TASK TO COMPLETE
Transcribe the rows below word for word, from the first line through the line containing "For every layout", including both of those lines.
■ ■ ■
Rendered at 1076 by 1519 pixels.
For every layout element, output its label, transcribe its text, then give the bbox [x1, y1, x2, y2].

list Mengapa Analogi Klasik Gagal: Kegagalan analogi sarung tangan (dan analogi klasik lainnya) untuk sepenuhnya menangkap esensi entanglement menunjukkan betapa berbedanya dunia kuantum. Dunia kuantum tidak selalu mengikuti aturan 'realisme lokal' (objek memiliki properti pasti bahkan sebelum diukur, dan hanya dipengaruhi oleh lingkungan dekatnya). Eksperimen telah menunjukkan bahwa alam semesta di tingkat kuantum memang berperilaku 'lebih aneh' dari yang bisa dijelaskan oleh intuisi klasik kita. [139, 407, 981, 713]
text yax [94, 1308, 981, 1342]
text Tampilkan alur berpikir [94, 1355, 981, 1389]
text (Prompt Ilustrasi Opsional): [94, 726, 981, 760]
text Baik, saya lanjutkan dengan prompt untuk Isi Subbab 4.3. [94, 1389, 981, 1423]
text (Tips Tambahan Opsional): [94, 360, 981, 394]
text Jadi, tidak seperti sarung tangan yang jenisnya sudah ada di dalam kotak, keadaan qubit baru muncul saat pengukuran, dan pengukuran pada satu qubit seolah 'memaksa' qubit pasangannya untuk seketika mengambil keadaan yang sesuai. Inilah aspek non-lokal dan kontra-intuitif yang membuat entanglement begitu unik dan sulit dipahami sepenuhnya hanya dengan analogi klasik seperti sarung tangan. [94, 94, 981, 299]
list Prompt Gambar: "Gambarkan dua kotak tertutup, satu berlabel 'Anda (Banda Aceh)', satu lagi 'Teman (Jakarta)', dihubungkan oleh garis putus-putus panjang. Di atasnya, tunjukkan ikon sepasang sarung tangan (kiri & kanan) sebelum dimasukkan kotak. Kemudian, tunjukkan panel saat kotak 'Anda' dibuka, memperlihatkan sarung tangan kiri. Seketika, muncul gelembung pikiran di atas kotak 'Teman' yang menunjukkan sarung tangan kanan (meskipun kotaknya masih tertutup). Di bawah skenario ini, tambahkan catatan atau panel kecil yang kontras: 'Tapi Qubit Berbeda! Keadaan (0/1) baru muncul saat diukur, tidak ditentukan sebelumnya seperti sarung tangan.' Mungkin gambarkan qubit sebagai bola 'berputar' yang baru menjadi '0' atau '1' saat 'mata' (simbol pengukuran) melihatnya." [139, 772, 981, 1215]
■ ■ ■
WORKED ANSWER
Rendered at 1076 by 1519 pixels.
For every layout element, output its label, transcribe its text, then give the bbox [x1, y1, x2, y2].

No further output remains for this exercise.